→ **What is needed**
Write out the material below exactly, beginning at the line that contains "index dip: (249, 434)" and ending with its last line, both ends included; write nothing else.

→ **Provided records**
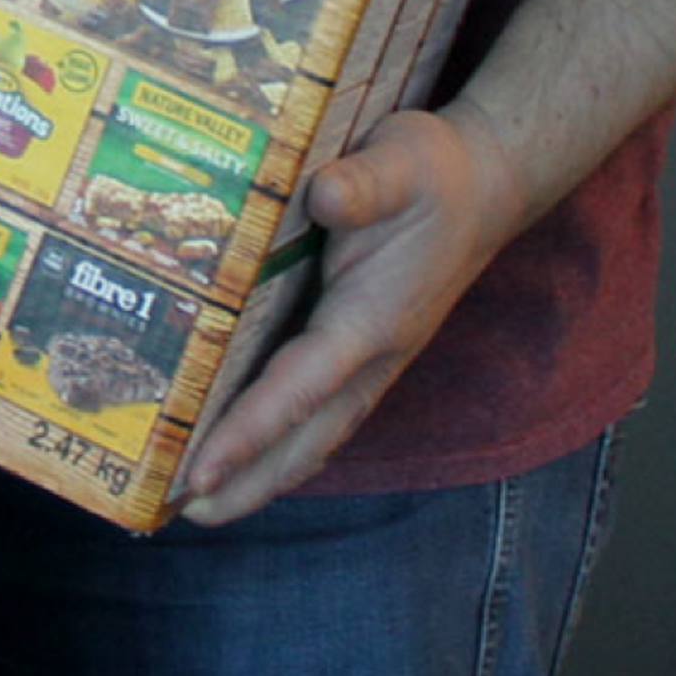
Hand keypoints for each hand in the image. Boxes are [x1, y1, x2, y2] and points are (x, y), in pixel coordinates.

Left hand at [175, 99, 542, 523]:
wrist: (486, 187)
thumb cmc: (435, 173)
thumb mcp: (402, 160)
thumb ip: (364, 182)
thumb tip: (324, 193)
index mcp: (372, 319)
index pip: (301, 389)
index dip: (249, 434)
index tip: (201, 472)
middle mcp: (371, 357)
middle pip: (307, 439)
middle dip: (250, 482)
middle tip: (188, 515)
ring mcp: (370, 363)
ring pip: (315, 436)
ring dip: (264, 476)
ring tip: (204, 506)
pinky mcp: (362, 355)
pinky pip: (317, 415)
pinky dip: (280, 445)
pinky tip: (243, 456)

→ **Task response**
index dip: (249, 434)
index tip: (201, 472)
middle mcp: (371, 357)
middle pip: (307, 439)
middle dip: (250, 482)
middle tip: (188, 515)
ring mcp: (370, 363)
ring pip: (315, 436)
ring dip: (264, 476)
ring tip: (204, 506)
pinky mcp: (362, 355)
pinky pip: (317, 415)
pinky dip: (280, 445)
pinky tip: (243, 456)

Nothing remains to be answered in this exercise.